Given a natural number $k$ and some real number $\epsilon>0$, I have to prove that there exists a natural number $n$ such that $\frac{n^k}{n!}<\varepsilon$.
I tried to develop for $f(n+1)/f(n)$ and got a relation $1/(1+n) \cdot (1+1/n)^k$. Which for $n=k$ will give me the euler constant. But I could not go further and prove that for any $n$ there will be a limit and I could not find this upper bound...any suggestion (please)?
Given $k$, let $a_n=\frac{n^k}{n!}$. If we manage to prove $$ \lim_{n\to +\infty} a_n = 0 \tag{1}$$ then we're done, since that implies that for any $\epsilon>0$ there is some $N_\varepsilon$ for which $n> N_{\varepsilon}$ implies $\frac{n^k}{n!}<\varepsilon$. On the other hand, since $n!\geq\left(\frac{n}{e}\right)^n$, it follows that: $$ a_n \leq e^n n^{k-n} = e^k\left(\frac{e}{n}\right)^{n-k} \tag{2}$$ hence assuming $n>2e$ we have: $$ a_n \leq \frac{(2e)^k}{2^n} \tag{3}$$ and $(1)$ is trivial.

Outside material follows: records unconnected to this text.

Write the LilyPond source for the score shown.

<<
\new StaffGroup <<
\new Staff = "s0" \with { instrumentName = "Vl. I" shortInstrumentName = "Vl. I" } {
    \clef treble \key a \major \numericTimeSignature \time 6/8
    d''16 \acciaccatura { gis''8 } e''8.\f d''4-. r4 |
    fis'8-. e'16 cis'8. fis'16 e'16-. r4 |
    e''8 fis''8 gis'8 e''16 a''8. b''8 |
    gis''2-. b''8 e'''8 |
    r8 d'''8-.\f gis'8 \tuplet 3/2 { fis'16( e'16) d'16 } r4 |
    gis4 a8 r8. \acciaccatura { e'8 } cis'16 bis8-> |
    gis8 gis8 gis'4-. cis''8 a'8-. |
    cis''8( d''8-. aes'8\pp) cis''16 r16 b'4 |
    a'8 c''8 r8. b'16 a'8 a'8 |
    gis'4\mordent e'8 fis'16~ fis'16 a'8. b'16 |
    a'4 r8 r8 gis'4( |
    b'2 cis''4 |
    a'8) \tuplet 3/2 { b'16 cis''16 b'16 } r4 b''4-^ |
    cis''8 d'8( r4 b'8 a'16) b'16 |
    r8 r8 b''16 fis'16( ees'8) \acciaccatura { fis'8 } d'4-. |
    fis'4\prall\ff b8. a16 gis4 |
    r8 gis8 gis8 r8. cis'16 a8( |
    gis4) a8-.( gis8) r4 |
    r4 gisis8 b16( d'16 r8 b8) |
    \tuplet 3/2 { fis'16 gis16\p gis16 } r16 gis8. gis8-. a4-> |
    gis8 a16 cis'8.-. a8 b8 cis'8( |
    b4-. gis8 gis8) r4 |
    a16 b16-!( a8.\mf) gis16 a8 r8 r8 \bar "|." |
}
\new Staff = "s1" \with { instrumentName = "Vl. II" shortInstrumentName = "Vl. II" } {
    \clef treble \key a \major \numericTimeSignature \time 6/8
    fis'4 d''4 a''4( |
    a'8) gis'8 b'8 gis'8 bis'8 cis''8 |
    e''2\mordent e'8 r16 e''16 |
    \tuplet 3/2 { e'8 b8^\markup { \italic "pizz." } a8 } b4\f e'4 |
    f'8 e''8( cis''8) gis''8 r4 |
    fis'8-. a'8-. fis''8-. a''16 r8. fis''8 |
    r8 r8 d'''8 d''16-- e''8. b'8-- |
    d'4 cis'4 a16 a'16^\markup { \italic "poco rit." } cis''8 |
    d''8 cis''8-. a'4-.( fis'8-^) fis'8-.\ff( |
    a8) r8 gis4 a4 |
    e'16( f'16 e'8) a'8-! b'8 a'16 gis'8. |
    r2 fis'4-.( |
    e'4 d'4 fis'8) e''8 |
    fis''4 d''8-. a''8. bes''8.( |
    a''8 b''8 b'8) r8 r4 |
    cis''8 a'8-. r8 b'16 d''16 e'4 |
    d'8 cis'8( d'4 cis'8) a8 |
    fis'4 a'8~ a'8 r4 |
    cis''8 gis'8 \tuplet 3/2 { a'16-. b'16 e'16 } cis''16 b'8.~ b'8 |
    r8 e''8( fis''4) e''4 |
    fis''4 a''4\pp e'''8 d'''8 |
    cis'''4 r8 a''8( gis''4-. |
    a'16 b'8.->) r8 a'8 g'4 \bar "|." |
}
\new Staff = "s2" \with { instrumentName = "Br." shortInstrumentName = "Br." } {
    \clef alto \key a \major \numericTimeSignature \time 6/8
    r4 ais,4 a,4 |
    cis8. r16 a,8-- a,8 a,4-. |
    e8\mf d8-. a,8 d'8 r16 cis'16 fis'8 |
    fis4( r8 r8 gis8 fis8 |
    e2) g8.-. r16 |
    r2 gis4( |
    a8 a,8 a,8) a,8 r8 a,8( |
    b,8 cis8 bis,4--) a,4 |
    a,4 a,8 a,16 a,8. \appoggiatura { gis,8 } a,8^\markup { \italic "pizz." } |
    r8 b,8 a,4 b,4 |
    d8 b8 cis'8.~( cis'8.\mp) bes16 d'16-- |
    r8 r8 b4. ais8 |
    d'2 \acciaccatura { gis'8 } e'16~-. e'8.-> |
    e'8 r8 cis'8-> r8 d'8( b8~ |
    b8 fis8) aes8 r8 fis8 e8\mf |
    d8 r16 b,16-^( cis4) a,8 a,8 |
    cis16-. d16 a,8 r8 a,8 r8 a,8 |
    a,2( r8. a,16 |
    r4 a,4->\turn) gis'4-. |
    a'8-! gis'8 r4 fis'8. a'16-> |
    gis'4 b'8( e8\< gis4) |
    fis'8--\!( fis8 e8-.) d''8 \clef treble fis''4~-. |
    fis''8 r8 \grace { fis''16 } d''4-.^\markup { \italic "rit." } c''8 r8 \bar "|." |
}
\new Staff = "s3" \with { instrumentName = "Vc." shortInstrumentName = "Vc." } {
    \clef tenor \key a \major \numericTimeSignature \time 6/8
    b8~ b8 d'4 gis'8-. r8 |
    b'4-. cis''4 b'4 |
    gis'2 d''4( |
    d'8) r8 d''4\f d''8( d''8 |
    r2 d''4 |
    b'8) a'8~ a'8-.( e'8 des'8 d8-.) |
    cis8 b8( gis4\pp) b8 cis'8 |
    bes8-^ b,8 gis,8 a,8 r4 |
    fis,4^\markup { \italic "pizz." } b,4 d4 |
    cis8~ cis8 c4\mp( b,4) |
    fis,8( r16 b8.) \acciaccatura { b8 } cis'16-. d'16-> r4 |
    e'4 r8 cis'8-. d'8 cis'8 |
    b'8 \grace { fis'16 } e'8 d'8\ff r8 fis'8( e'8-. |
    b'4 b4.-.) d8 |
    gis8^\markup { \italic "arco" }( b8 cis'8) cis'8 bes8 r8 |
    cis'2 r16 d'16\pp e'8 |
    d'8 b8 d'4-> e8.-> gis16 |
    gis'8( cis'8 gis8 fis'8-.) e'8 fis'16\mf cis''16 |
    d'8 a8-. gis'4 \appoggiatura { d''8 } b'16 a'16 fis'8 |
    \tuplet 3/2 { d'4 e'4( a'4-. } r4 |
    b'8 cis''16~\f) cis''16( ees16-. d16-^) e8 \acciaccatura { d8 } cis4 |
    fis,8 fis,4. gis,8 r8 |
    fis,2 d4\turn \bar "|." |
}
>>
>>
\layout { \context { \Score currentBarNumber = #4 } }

Hint: $\dfrac{f(n+1)}{f(n)}=\left( 1+\dfrac{1}{n}\right)^k\dfrac{1}{n+1}$ and so $$\lim_{n\to +\infty}\dfrac{f(n+1)}{f(n)}=0$$
Now use the following proposition (that you can prove) to prove that $\lim_{n\to +\infty}f(n)=0$:
Let $\{u_n\}$ be a sequence of nonnegative real numbers such as $\left\{\dfrac{u_{n+1}}{u_n}\right\}$ converges to $\ell\in\mathbb{R}$.

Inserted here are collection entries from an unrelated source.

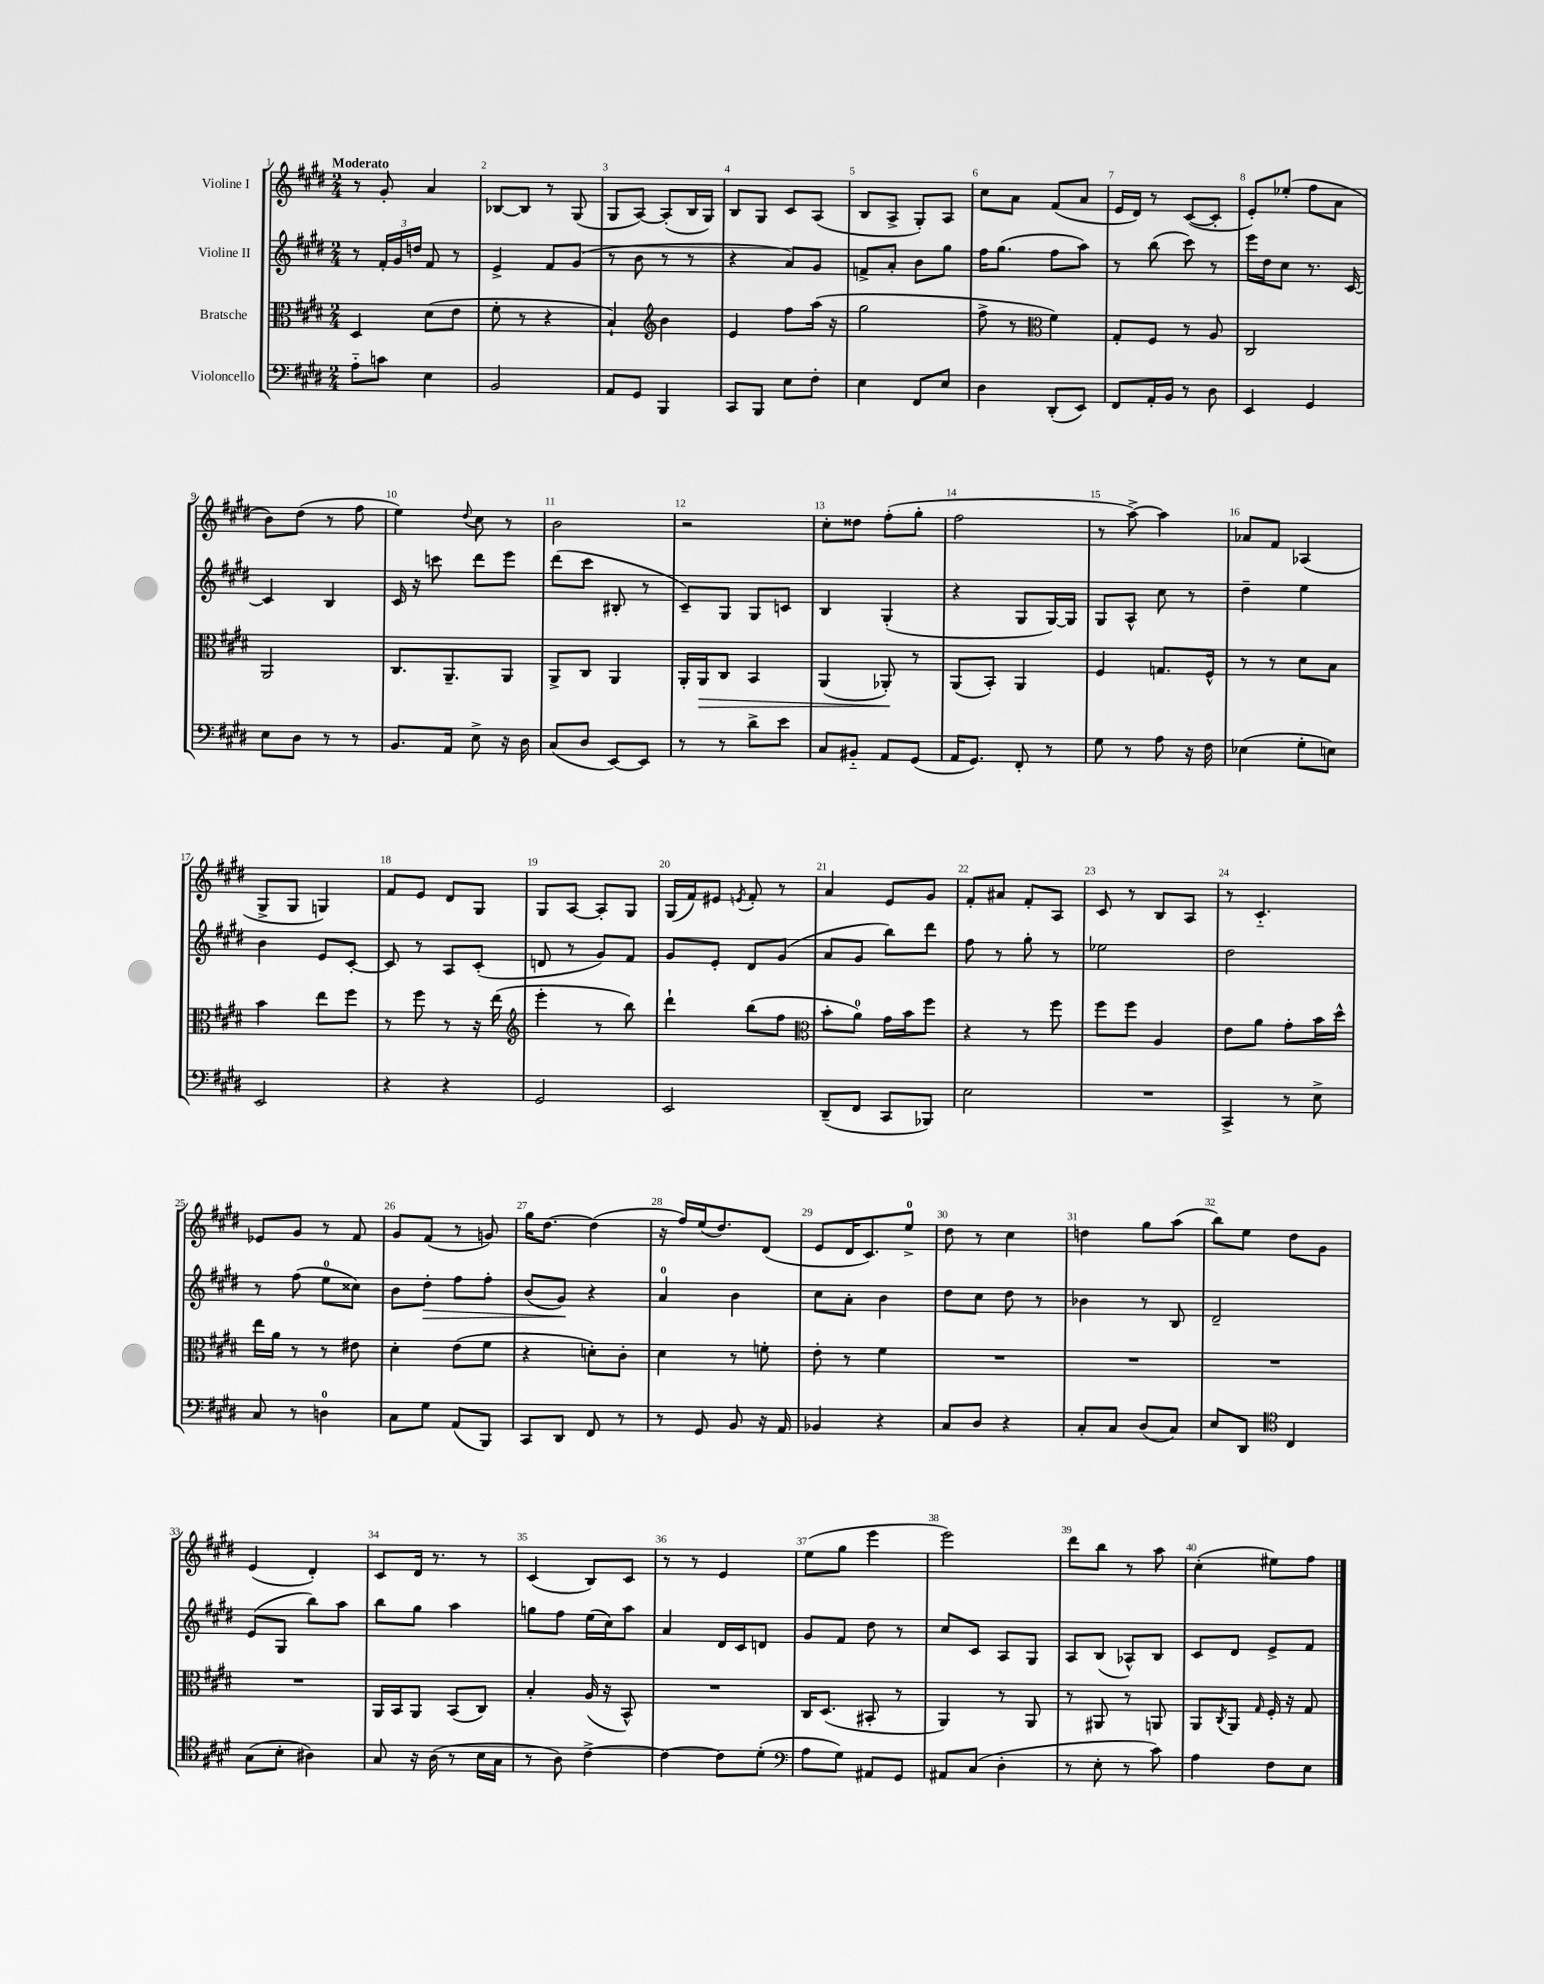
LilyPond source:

<<
\new StaffGroup <<
\new Staff = "s0" \with { instrumentName = "Violine I" } {
    \clef treble \key e \major \numericTimeSignature \time 2/4 \tempo "Moderato"
    r8 gis'8-. a'4 |
    bes8~ bes8 r8 gis8( |
    gis8 a8~) a8-.( b16 gis16) |
    b8 gis8 cis'8 a8( |
    b8 a8-> gis8-.) a8 |
    cis''8 a'8 fis'8( a'8 |
    e'16 dis'16) r8 cis'8~( cis'8-. |
    e'8-.) ees''8-.( fis''8 a'8 |
    b'8) dis''8( r8 fis''8 |
    e''4) \appoggiatura { dis''8 } cis''8 r8 |
    b'2 |
    r2 |
    cis''8-. disis''8 fis''8-.( gis''8-. |
    fis''2 |
    r8 a''8~->) a''4 |
    aes'8 fis'8 aes4( |
    gis8-> gis8 g4) |
    fis'8 e'8 dis'8 gis8 |
    gis8 a8~ a8-. gis8 |
    gis16( fis'16) eis'8 \acciaccatura { e'8 } fis'8-. r8 |
    a'4 e'8 gis'8 |
    fis'8-. ais'8 fis'8-. a8 |
    cis'8 r8 b8 a8 |
    r8 cis'4.-_ |
    ees'8 gis'8 r8 fis'8 |
    gis'8 fis'8( r8 g'8) |
    gis''16 dis''8.~ dis''4( |
    r16 fis''16) e''16( dis''8.) dis'8( |
    e'8 dis'16 cis'8.) e''8-0-> |
    dis''8 r8 cis''4 |
    d''4 gis''8 a''8( |
    b''8) e''8 dis''8 gis'8 |
    e'4( dis'4-.) |
    cis'8 dis'16 r8. r8 |
    cis'4( b8) cis'8 |
    r8 r8 e'4 |
    e''8( gis''8 e'''4 |
    e'''2) |
    dis'''8 b''8 r8 a''8 |
    cis''4-.( eis''8) fis''8 \bar "|." |
}
\new Staff = "s1" \with { instrumentName = "Violine II" } {
    \clef treble \key e \major \numericTimeSignature \time 2/4
    r8 \tuplet 3/2 { fis'16-. gis'16 d''16 } fis'8 r8 |
    e'4-> fis'8 gis'8( |
    r8 b'8 r8 r8 |
    r4 a'8) gis'8 |
    f'8-> a'8-. b'8 gis''8 |
    fis''16 gis''8.( fis''8 a''8) |
    r8 b''8( cis'''8) r8 |
    e'''16 dis''16 cis''8 r8. cis'16~ |
    cis'4 b4 |
    cis'16 r16 c'''8 dis'''8 e'''8 |
    dis'''8( cis'''8 bis8-. r8 |
    cis'8--) gis8 gis8 c'8 |
    b4 gis4-.( |
    r4 gis8 gis16~) gis16 |
    gis8 a8-^ cis''8 r8 |
    dis''4-- e''4 |
    b'4 e'8 cis'8~-. |
    cis'8 r8 a8 cis'8-.( |
    d'8 r8 gis'8) fis'8 |
    gis'8 e'8-. dis'8 gis'8( |
    a'8 gis'8 b''8) dis'''8 |
    fis''8 r8 gis''8-. r8 |
    ees''2 |
    dis''2 |
    r8 fis''8( e''8-0 cisis''8) |
    b'8 dis''8-.\> fis''8 fis''8-. |
    b'8( gis'8\!) r4 |
    a'4-0 b'4 |
    cis''8 a'8-. b'4 |
    dis''8 cis''8 dis''8 r8 |
    bes'4 r8 b8 |
    dis'2-- |
    e'8( gis8 b''8) a''8 |
    b''8 gis''8 a''4 |
    g''8 fis''8 e''16( cis''16) a''8 |
    a'4 dis'16 cis'16 d'8 |
    gis'8 fis'8 dis''8 r8 |
    cis''8 cis'8 a8 gis8 |
    a8 b8( aes8-^) b8 |
    cis'8 dis'8 e'8-> fis'8 \bar "|." |
}
\new Staff = "s2" \with { instrumentName = "Bratsche" } {
    \clef alto \key e \major \numericTimeSignature \time 2/4
    dis4 dis'8( e'8 |
    fis'8-. r8 r4 |
    b4-!) \clef treble b'4 |
    e'4 fis''8 a''16( r16 |
    gis''2 |
    fis''8-> r8 \clef alto fis'4) |
    gis8-. fis8 r8 a8 |
    cis2 |
    a,2 |
    cis8. a,8.-- a,8 |
    a,8-> cis8 a,4 |
    a,16-. a,16\> cis8 b,4 |
    a,4( aes,8-.\!) r8 |
    a,8( b,8-.) a,4 |
    fis4 g8. fis16-^ |
    r8 r8 dis'8 b8 |
    b'4 e''8 fis''8 |
    r8 fis''8 r8 r16 e''16( |
    \clef treble e'''4-. r8 b''8) |
    dis'''4-! b''8( fis''8 |
    \clef alto b'8-. a'8-0) gis'16 b'16 fis''8 |
    r4 r8 fis''8 |
    fis''8 fis''8 a4 |
    e'8 a'8 gis'8-. b'16 dis''16-^ |
    e''16 a'16 r8 r8 eis'8 |
    dis'4-. e'8( fis'8 |
    r4 d'8-.) cis'8-. |
    dis'4 r8 f'8-. |
    e'8-. r8 fis'4 |
    R2 |
    R2 |
    R2 |
    R2 |
    a,16 b,16 a,8 b,8( cis8) |
    b4-. a16( r16 b,8-^) |
    R2 |
    cis16 dis8.( bis,8-. r8 |
    a,4) r8 a,8 |
    r8 ais,8 r8 a,8 |
    a,8 \acciaccatura { cis8 } a,8 \grace { gis16 } fis16-. r16 gis8 \bar "|." |
}
\new Staff = "s3" \with { instrumentName = "Violoncello" } {
    \clef bass \key e \major \numericTimeSignature \time 2/4
    a8-_ c'8 e4 |
    b,2 |
    a,8 gis,8 b,,4 |
    cis,8 b,,8 e8 fis8-. |
    e4 fis,8 e8 |
    dis4 dis,8-.( e,8) |
    fis,8 a,16-. b,16 r8 dis8 |
    e,4 gis,4 |
    e8 dis8 r8 r8 |
    b,8. a,16 e8-> r16 dis16 |
    cis8( dis8 e,8~) e,8 |
    r8 r8 dis'8-> e'8 |
    cis8 bis,8-_ a,8 gis,8( |
    a,16 gis,8.) fis,8-. r8 |
    gis8 r8 a8 r16 fis16 |
    ees4( gis8-. e8) |
    e,2 |
    r4 r4 |
    gis,2 |
    e,2 |
    dis,8--( fis,8 cis,8 bes,,8) |
    e2 |
    R2 |
    cis,4-> r8 e8-> |
    cis8 r8 d4-0 |
    cis8 gis8 a,8( b,,8) |
    cis,8 dis,8 fis,8 r8 |
    r8 gis,8 b,8 r16 a,16 |
    bes,4 r4 |
    cis8 dis8 r4 |
    cis8-. cis8 dis8( cis8) |
    e8 dis,8 \clef tenor cis4 |
    gis8( b8-. ais4) |
    gis8 r16 a16( r8 b16 gis16 |
    r8 a8) cis'4~-> |
    cis'4~ cis'8 dis'8-.( |
    \clef bass a8 gis8) ais,8 gis,8 |
    ais,8 cis8( dis4-. |
    r8 e8-. r8 cis'8) |
    a4 fis8 e8 \bar "|." |
}
>>
>>
\layout { \context { \Score \override BarNumber.break-visibility = ##(#f #t #t) barNumberVisibility = #all-bar-numbers-visible } }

- If $\ell <1$ then $\lim\limits_{n\to +\infty }u_n=0$
- If $\ell >1$ then $\lim\limits_{n\to +\infty}u_n=+\infty$
Hint 2: You can also use Stirling's Formula:$$n!\sim \sqrt{2\pi n}(ne^{-1})^n$$
Hint: In other words you have show that $$\lim\limits_{n\to\infty}\frac{n^k}{n!}=0.$$
An easy way to do this (and your attempt with $\dfrac{f(n+1)}{f(n)}$ might be useful here) is to look at the series $\displaystyle\sum\limits_{n=1}^\infty \frac{n^k}{n!}$. If you can prove that this series is (absolutely) convergent...
In this answer, Bernoulli's Inequality is used to show that $\left(1+\frac1n\right)^n$ is an increasing sequence. In that same answer, it is shown, again using Bernoulli's Inequality, that $\left(1+\frac1n\right)^{n+1}$ is a decreasing sequence. Thus, since $\left(1+\frac15\right)^6\lt3$, we have that $\left(1+\frac1n\right)^n\lt3$ for all $n\ge1$.
Thus, for $n\ge\max(k,5)$, we have $$ \left.\frac{(n+1)^k}{(n+1)!}\middle/\frac{n^k}{n!}\right.=\frac{\left(1+\frac1n\right)^k}{n+1}\lt\frac 36=\frac12 $$ Therefore, $$ \frac{n^k}{n!}\le\frac{\max(k,5)^k}{\max(k,5)!}\left(\frac12\right)^{n-k} $$ Using logs, it is not too hard to compute the $n$ that would make the right side less than $\varepsilon$.